Before and after images
==================================================
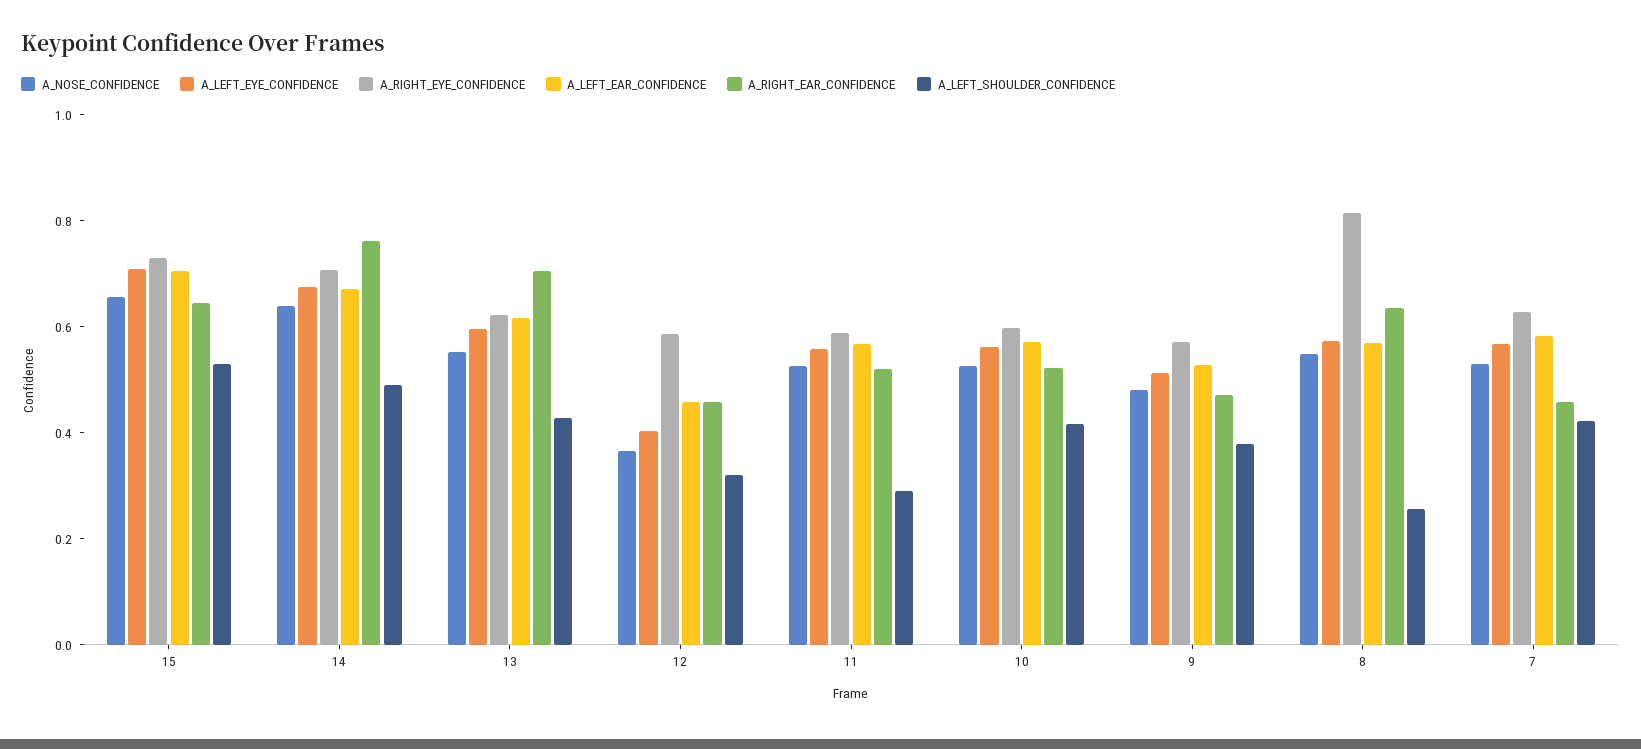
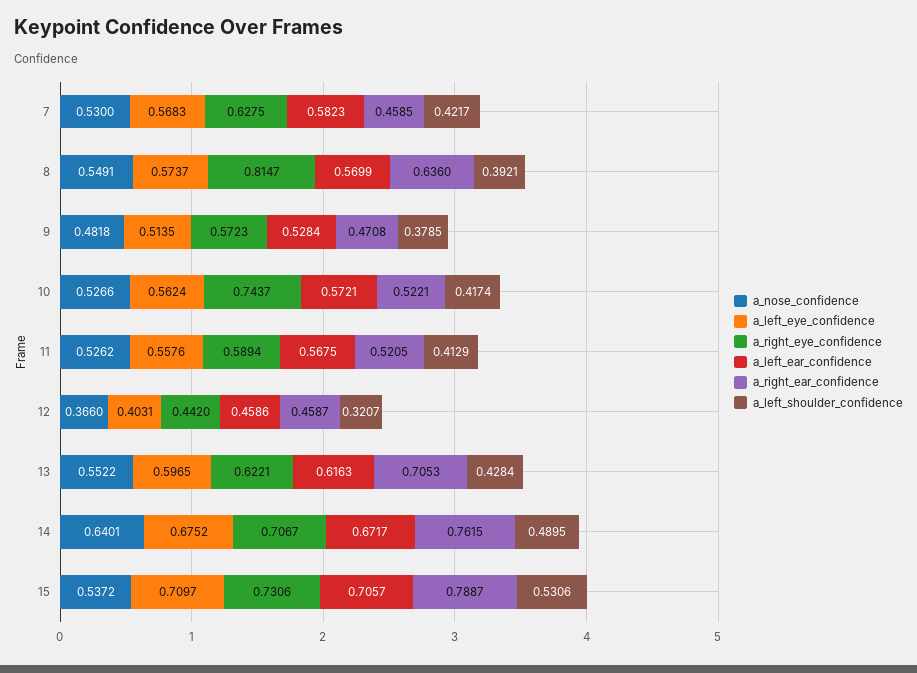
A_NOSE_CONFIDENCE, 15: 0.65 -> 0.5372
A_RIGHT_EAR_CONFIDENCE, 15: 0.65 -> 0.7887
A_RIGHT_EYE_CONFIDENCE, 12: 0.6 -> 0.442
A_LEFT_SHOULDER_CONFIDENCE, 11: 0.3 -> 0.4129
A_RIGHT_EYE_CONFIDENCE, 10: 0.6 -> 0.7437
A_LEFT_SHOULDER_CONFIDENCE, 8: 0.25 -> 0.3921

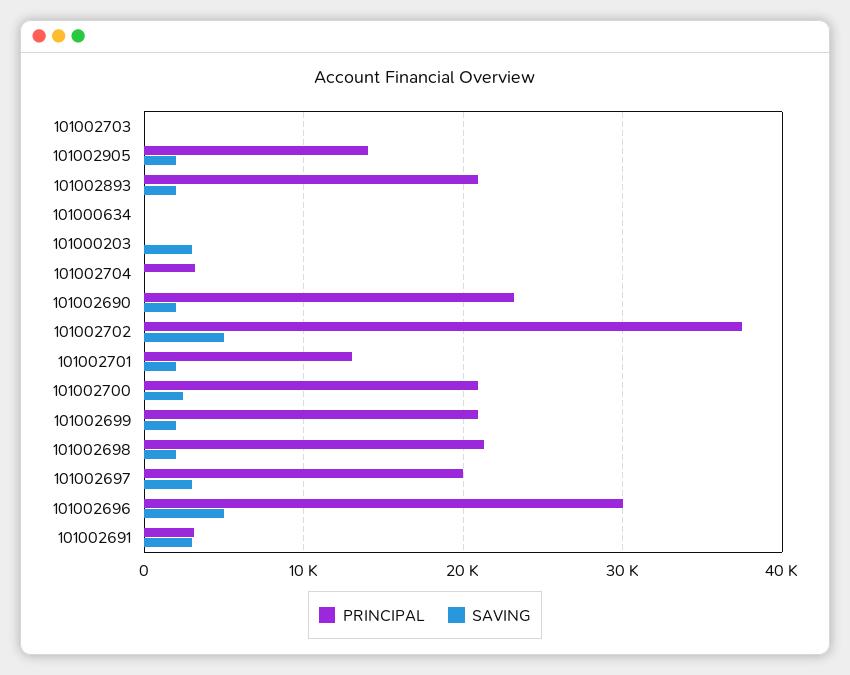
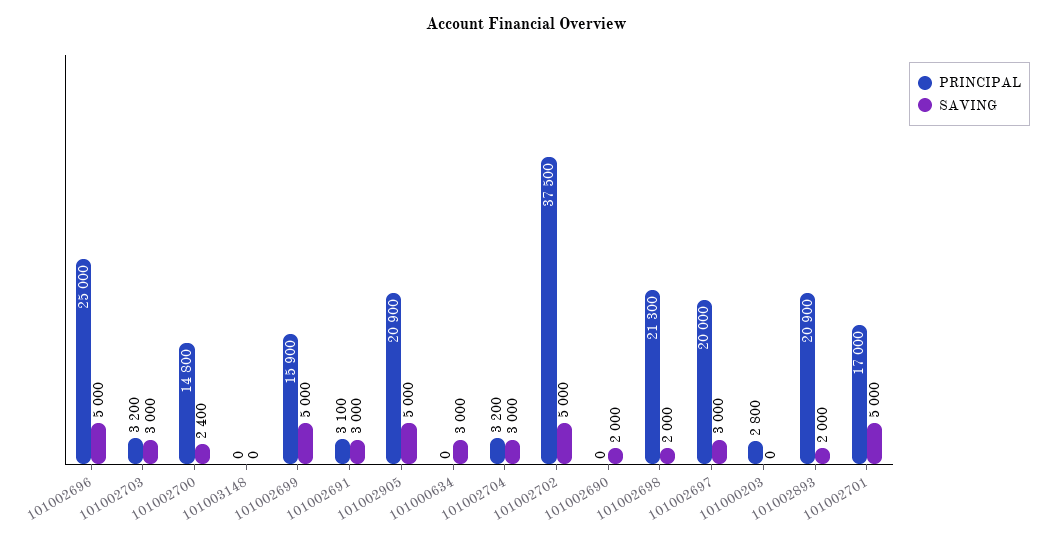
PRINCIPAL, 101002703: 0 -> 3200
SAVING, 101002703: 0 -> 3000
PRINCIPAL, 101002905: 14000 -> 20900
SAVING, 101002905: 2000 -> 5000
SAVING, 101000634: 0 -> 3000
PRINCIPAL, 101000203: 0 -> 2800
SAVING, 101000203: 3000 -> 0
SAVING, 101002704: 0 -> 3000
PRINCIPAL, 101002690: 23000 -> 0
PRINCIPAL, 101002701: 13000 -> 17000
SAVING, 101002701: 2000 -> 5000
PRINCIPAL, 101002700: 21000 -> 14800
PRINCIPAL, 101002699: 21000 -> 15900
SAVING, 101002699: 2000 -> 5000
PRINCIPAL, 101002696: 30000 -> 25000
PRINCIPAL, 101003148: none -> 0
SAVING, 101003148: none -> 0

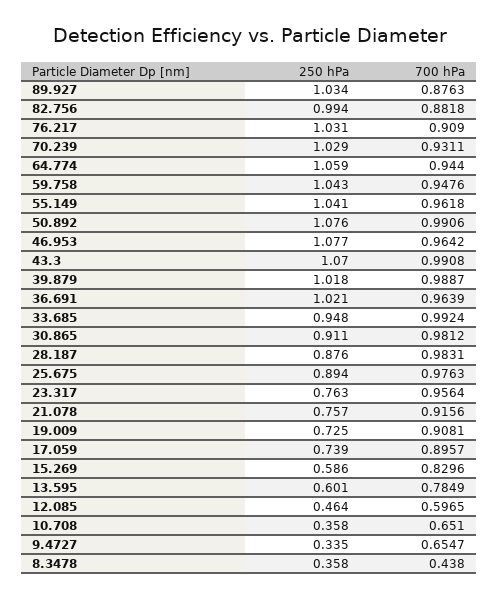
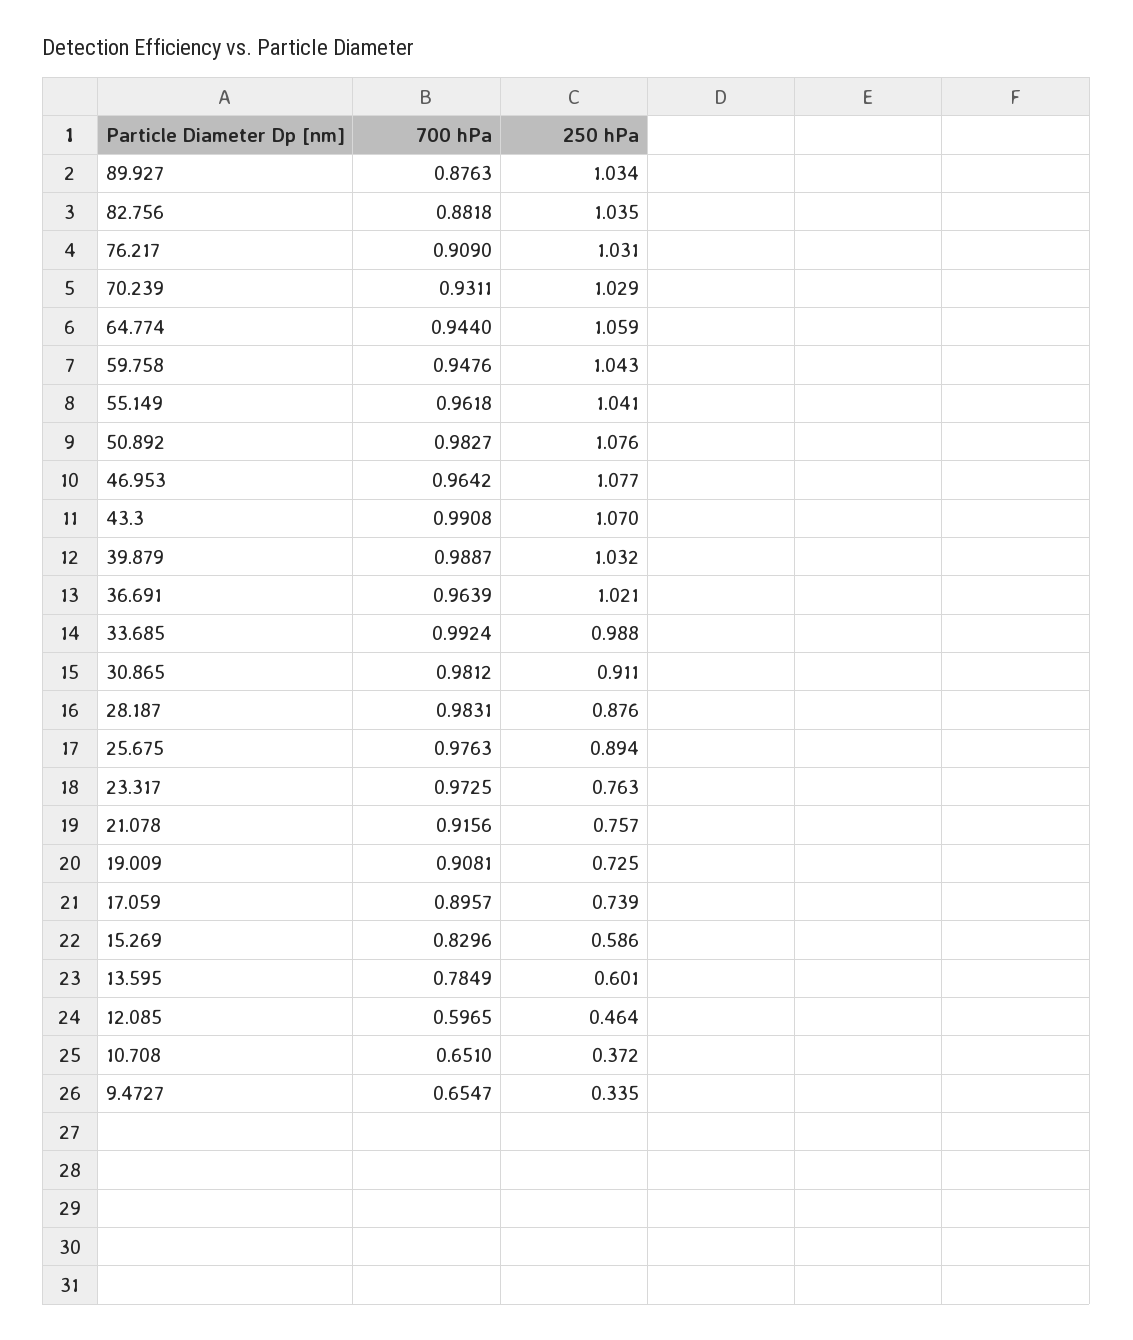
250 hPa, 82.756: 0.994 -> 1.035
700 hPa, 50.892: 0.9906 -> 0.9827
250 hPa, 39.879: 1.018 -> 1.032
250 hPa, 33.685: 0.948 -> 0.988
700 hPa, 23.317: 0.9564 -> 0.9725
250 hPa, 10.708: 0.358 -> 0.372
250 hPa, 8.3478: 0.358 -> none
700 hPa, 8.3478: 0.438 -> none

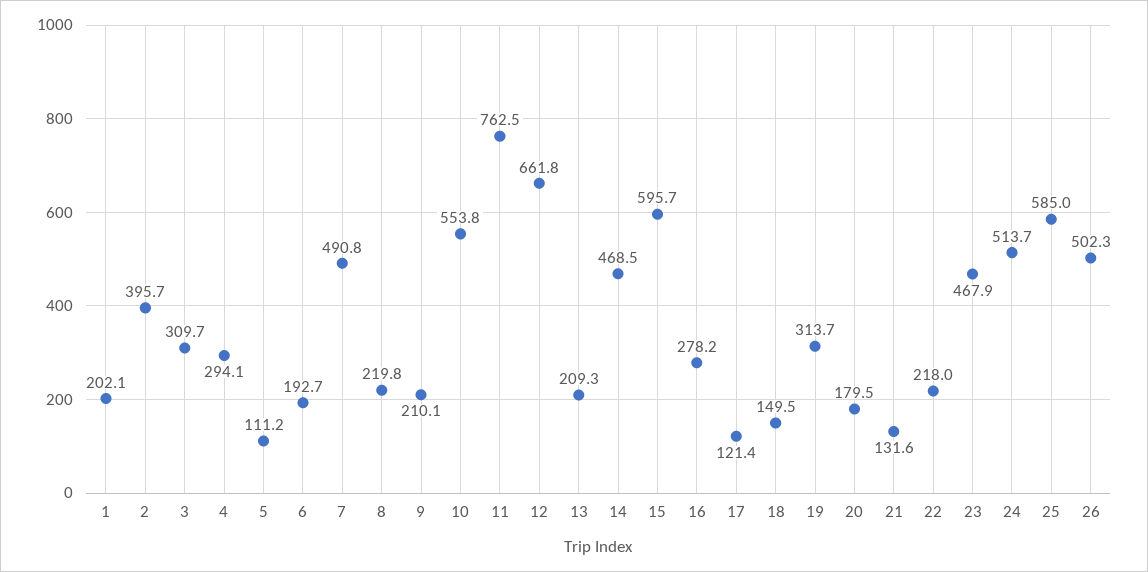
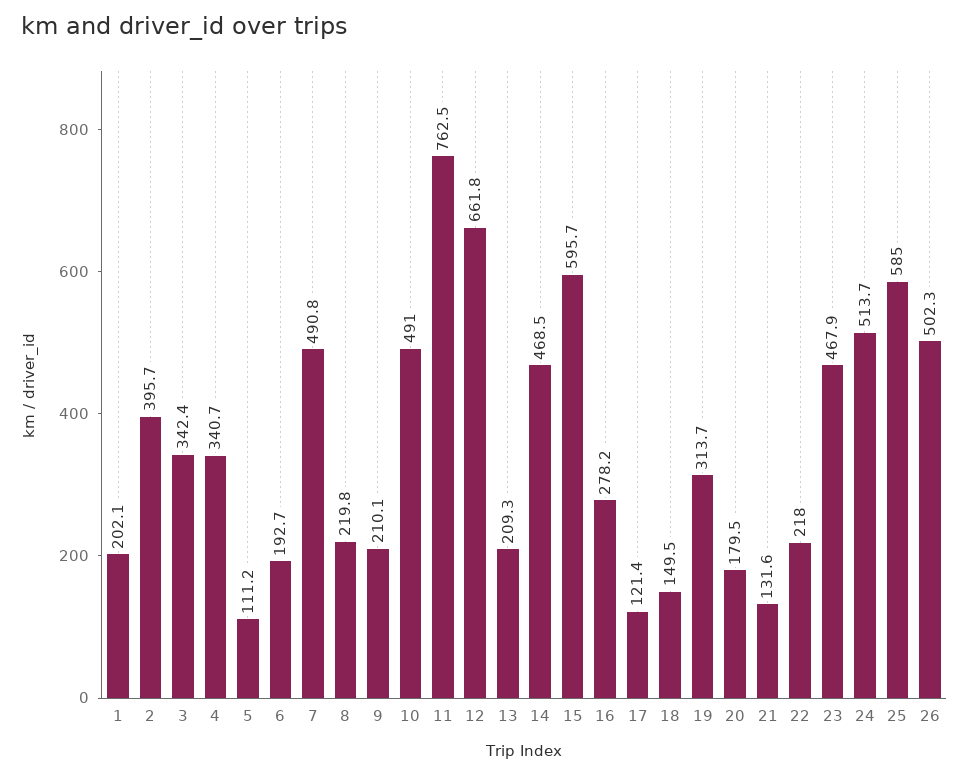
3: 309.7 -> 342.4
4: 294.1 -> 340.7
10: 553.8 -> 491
==================================================
What to do
Above are the records; copy them exactly without the pictures.

Result for this exercise
A_NOSE_CONFIDENCE, 15: 0.65 -> 0.5372
A_RIGHT_EAR_CONFIDENCE, 15: 0.65 -> 0.7887
A_RIGHT_EYE_CONFIDENCE, 12: 0.6 -> 0.442
A_LEFT_SHOULDER_CONFIDENCE, 11: 0.3 -> 0.4129
A_RIGHT_EYE_CONFIDENCE, 10: 0.6 -> 0.7437
A_LEFT_SHOULDER_CONFIDENCE, 8: 0.25 -> 0.3921

PRINCIPAL, 101002703: 0 -> 3200
SAVING, 101002703: 0 -> 3000
PRINCIPAL, 101002905: 14000 -> 20900
SAVING, 101002905: 2000 -> 5000
SAVING, 101000634: 0 -> 3000
PRINCIPAL, 101000203: 0 -> 2800
SAVING, 101000203: 3000 -> 0
SAVING, 101002704: 0 -> 3000
PRINCIPAL, 101002690: 23000 -> 0
PRINCIPAL, 101002701: 13000 -> 17000
SAVING, 101002701: 2000 -> 5000
PRINCIPAL, 101002700: 21000 -> 14800
PRINCIPAL, 101002699: 21000 -> 15900
SAVING, 101002699: 2000 -> 5000
PRINCIPAL, 101002696: 30000 -> 25000
PRINCIPAL, 101003148: none -> 0
SAVING, 101003148: none -> 0

250 hPa, 82.756: 0.994 -> 1.035
700 hPa, 50.892: 0.9906 -> 0.9827
250 hPa, 39.879: 1.018 -> 1.032
250 hPa, 33.685: 0.948 -> 0.988
700 hPa, 23.317: 0.9564 -> 0.9725
250 hPa, 10.708: 0.358 -> 0.372
250 hPa, 8.3478: 0.358 -> none
700 hPa, 8.3478: 0.438 -> none

3: 309.7 -> 342.4
4: 294.1 -> 340.7
10: 553.8 -> 491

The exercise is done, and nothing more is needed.